Foto: Ricardo Stuckert/Presidência da República
O presidente Lula (PT) brincou nesta quarta-feira (7) ao comentar o atendimento que recebeu quando caiu no banheiro do Palácio da Alvorada e bateu a nuca em outubro de 2024.
O chefe do Executivo comentou sobre o episódio durante cerimônia, no Palácio do Planalto, de lançamento da Rede Nacional de Hospitais e Serviços Inteligentes do SUS. O projeto visa a utilização de inteligência artificial e outras tecnologias para agilizar, ampliar e melhorar o atendimento na rede pública.
Lula afirmou que depois de cair foi atendido em um dos melhores hospitais de Brasília, por conta do excesso de líquido na cabeça ocasionado pela batida. Os médicos "apavorados", optaram pela transferência do presidente para São Paulo, aonde passou por cirurgia.
Neste momento, Lula se queixou da demora no transporte aéreo. "Não tinha nem avião presidencial aqui, tive que esperar 3 horas e, depois, viajar uma hora e meia de avião", disse.

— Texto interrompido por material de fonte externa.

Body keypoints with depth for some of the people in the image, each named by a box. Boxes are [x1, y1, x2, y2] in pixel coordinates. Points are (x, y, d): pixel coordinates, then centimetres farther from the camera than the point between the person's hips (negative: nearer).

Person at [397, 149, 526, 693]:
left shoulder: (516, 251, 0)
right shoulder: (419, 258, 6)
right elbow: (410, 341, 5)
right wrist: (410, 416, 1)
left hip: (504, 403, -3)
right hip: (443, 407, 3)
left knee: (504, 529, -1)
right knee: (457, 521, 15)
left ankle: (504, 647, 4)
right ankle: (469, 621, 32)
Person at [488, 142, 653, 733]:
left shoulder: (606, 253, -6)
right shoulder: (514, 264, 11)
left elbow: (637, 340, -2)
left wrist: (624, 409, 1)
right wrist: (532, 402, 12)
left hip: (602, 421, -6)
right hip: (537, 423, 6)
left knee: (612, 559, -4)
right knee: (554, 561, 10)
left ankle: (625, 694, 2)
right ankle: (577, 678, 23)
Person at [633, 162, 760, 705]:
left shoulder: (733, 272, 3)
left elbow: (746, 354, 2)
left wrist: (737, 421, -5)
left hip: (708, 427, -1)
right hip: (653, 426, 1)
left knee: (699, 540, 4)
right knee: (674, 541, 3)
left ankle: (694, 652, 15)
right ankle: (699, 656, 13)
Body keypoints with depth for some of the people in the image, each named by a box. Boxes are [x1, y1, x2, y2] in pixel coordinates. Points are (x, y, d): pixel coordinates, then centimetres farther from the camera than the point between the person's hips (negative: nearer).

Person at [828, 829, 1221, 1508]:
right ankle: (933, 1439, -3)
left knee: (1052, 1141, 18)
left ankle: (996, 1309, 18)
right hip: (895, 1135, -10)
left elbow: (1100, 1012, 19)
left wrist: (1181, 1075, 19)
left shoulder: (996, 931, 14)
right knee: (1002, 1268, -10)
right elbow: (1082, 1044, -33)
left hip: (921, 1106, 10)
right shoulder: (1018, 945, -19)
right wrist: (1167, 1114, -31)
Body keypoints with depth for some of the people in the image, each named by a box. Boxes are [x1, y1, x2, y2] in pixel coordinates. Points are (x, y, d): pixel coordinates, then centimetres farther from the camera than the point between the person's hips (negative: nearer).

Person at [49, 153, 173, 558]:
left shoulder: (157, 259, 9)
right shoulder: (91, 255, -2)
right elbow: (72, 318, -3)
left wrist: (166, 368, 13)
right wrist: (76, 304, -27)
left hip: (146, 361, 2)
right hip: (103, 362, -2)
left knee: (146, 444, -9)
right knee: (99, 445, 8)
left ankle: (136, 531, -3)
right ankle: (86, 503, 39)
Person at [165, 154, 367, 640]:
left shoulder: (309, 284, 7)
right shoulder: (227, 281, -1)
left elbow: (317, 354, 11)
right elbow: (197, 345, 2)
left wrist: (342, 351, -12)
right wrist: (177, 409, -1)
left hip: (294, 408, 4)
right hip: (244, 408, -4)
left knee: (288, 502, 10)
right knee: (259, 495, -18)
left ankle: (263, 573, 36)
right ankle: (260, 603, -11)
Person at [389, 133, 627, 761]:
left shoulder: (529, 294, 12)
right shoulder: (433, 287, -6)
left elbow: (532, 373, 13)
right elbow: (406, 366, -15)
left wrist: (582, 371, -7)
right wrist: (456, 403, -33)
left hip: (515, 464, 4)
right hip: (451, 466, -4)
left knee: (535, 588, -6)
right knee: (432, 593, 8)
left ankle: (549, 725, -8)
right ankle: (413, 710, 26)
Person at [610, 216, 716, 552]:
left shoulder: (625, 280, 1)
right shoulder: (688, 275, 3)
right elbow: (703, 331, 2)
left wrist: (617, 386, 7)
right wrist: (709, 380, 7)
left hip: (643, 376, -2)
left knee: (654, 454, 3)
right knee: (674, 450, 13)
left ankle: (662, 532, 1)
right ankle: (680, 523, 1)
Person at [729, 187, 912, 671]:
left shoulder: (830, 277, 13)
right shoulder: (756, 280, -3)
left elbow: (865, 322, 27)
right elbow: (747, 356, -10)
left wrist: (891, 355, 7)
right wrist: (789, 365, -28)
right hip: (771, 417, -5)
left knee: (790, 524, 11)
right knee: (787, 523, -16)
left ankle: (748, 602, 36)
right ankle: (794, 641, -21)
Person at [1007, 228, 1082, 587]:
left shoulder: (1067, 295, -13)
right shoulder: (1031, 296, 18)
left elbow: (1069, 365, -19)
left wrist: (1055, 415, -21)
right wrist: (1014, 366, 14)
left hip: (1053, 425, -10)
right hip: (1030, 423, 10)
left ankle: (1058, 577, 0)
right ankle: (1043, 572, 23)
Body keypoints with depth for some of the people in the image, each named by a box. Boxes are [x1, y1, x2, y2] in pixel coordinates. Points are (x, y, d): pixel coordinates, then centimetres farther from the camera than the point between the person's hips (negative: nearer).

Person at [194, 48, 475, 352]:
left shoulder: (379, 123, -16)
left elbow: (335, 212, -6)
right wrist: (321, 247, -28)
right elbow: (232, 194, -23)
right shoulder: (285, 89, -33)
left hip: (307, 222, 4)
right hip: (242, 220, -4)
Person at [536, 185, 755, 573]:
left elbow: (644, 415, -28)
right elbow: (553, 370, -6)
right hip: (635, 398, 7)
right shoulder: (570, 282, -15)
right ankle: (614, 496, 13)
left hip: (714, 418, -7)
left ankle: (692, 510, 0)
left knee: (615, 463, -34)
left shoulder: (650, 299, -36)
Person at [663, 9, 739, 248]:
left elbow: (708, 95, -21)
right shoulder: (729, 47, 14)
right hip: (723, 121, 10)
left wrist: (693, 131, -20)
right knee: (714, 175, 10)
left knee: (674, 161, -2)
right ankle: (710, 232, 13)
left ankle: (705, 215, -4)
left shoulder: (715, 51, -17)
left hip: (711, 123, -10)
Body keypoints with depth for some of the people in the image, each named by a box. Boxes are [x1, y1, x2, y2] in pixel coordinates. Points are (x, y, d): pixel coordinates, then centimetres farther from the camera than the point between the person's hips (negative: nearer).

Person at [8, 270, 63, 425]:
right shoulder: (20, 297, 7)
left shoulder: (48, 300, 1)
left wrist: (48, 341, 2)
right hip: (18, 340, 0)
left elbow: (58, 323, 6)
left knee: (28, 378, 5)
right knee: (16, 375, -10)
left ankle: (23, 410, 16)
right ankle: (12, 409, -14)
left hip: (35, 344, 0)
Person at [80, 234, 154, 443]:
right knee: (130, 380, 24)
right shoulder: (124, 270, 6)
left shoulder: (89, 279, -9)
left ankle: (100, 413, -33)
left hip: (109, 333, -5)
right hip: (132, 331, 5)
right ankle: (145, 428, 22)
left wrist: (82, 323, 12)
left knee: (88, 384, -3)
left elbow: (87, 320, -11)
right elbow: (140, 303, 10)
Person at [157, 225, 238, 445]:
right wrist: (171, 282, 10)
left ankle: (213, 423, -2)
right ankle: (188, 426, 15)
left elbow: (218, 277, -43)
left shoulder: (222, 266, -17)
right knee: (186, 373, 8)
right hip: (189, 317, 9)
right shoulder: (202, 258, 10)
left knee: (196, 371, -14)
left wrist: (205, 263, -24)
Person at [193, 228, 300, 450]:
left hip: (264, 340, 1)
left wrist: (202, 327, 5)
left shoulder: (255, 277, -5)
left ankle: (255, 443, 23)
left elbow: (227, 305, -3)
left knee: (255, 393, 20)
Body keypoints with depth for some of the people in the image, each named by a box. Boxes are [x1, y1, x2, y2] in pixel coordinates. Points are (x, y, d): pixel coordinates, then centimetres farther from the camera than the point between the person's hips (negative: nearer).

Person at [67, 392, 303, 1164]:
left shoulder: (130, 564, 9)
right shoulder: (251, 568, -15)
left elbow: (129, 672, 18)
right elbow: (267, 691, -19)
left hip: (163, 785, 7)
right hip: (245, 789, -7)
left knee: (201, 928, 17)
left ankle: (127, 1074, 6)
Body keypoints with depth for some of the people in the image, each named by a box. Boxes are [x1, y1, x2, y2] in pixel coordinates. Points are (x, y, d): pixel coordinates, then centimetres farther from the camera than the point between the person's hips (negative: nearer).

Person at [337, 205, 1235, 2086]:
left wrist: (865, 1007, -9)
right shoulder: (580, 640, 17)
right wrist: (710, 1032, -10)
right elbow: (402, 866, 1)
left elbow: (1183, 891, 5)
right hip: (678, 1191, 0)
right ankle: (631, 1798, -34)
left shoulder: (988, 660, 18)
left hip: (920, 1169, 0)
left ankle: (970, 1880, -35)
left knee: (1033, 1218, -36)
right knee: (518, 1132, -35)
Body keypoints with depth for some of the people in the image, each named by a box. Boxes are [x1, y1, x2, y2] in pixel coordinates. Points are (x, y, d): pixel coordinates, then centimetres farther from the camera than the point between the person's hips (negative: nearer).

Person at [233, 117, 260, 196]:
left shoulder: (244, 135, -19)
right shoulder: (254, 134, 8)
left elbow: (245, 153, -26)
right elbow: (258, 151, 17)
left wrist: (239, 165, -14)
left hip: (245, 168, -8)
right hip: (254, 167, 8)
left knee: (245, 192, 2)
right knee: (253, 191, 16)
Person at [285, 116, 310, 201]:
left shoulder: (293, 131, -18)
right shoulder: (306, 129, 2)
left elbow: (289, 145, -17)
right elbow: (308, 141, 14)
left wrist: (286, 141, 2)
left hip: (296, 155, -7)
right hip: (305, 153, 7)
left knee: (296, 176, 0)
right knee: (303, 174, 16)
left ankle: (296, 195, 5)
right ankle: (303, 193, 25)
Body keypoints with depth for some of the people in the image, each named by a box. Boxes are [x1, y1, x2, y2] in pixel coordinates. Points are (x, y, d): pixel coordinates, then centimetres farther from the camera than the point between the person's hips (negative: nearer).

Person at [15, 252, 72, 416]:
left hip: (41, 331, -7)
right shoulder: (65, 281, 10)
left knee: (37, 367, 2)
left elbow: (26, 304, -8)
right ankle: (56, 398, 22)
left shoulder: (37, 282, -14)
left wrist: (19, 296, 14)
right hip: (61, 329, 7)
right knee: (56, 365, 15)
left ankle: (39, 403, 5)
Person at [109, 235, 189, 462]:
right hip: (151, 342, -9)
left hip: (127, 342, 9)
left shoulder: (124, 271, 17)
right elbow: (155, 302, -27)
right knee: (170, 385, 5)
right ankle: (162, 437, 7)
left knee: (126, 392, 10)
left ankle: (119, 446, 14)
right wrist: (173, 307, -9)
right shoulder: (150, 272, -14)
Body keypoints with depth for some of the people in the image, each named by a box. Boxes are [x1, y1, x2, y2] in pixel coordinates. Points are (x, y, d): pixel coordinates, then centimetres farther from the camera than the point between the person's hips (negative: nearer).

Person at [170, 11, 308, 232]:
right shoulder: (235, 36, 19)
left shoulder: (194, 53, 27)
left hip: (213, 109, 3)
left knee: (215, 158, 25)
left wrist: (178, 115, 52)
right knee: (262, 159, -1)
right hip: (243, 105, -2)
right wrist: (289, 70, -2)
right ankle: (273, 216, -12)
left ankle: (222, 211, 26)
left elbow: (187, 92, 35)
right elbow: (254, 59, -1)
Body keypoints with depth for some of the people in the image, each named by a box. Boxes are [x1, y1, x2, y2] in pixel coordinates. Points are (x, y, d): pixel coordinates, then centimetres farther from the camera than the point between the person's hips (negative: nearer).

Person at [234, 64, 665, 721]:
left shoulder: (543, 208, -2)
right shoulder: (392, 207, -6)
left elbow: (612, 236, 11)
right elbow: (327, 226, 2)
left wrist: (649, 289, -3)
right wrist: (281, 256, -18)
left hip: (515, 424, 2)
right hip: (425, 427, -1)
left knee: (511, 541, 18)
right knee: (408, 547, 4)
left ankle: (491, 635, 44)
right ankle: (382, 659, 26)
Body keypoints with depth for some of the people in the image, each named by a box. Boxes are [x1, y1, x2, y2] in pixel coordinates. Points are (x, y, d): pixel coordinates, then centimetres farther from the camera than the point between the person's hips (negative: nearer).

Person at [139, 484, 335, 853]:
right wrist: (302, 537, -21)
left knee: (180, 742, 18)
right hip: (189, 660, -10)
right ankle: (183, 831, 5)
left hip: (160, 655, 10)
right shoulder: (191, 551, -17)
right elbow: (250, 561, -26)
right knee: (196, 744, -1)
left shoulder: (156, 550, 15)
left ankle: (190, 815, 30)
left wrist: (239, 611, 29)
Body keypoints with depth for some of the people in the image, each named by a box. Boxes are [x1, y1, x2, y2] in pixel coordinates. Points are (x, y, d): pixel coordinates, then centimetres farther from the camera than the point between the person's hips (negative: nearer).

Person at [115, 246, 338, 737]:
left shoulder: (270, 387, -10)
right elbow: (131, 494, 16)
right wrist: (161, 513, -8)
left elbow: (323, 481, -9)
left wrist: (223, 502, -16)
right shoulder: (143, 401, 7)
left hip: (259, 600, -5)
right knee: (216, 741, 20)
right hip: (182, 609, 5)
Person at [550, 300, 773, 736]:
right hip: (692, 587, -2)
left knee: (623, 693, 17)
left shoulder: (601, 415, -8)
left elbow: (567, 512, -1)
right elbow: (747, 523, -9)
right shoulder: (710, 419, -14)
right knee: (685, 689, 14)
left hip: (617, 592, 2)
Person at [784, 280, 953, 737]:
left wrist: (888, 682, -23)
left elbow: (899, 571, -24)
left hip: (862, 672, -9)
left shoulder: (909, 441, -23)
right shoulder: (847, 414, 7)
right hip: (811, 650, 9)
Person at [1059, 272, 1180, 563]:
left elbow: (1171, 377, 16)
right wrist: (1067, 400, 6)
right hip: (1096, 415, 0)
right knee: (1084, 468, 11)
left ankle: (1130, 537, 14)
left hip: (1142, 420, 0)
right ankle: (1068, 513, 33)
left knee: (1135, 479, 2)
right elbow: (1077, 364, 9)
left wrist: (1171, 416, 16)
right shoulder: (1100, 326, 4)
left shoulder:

"No aeroporto [em São Paulo], a equipe médica tinha quatro pessoas, tinha dois médicos chorando achando que eu podia ter entrado em coma no avião. Com esse anúncio [desta quarta], espero que a gente coloque uma coisa inteligente aqui em Brasília", afirmou Lula.
IA e outras tecnologias
A expectativa com o projeto anunciado pelo governo nesta quarta é de tornar o atendimento mais prático e diminuir em até cinco vezes o tempo de espera em situações de emergência.
"Os hospitais inteligentes usam da mais alta tecnologia e inteligência artificial, usando uma rede que permite fazer procedimentos a distância e para acelerar o diagnóstico", destacou o ministro da Saúde, Alexandre Padilha.
O projeto visa uma rede de serviços inteligentes, com 14 UTIs automatizadas e interligadas, distribuídas por 13 estados das cinco regiões do país. Os primeiros serviços da rede devem funcionar já neste ano.
Instalado no Hospital das Clínicas da Faculdade de Medicina da USP, o Instituto Tecnológico de Medicina Inteligente, deverá beneficiar aproximadamente 20 mil pacientes anualmente.
A unidade terá 800 leitos destinados à emergência de adultos e crianças, nas áreas de neurologia, neurocirurgia, cardiologia, terapia intensiva e outras urgências.
Do número total, serão 250 leitos de emergência, 350 de UTI e 200 de enfermaria, além de 25 salas cirúrgicas. O começo das operações está previsto para 2027.
Ajuda humanitária à Venezuela
Ao longo da entrevista no Planalto, o ministro da Saúde, Alexandre Padilha, foi questionado por jornalistas sobre eventual crescimento da demanda no sistema de saúde de Roraima em função do fluxo migratório de venezuelanos.
De acordo com Padilha, o Brasil está preparado para atender a região em função de alta procura, mas disse que, até o momento, não foi registrado crescimento representativo da demanda.
Padilha também disse que o Brasil está preparado para o encaminhamento de insumos para diálise à Venezuela, a pedido da Organização Pan-Americana da Saúde (Opas).
Segundo o ministro, aproximadamente 16 mil pacientes venezuelanos ficaram sem condições de dar continuidade ao tratamento depois de bombardeios no país, que afetou o centro de distribuição de medicamentos da Venezuela.
Alexandre Padilha destacou que o envio do material não compromete o atendimento de pacientes brasileiros em tratamento de diálise.
"Estamos mobilizando a doação do Brasil e, se for necessário, enviaremos os insumos, são medicamentos, não afeta em nada a estrutura que de diálise no Brasil, são apenas insumos para que enfrentem essa crise. Fazemos por uma questão humanitária. Na pandemia da Covid, vieram oxigênios da Venezuela para ajudar o povo brasileiro e não vamos nos furtar de ajudar", afirmou o ministro.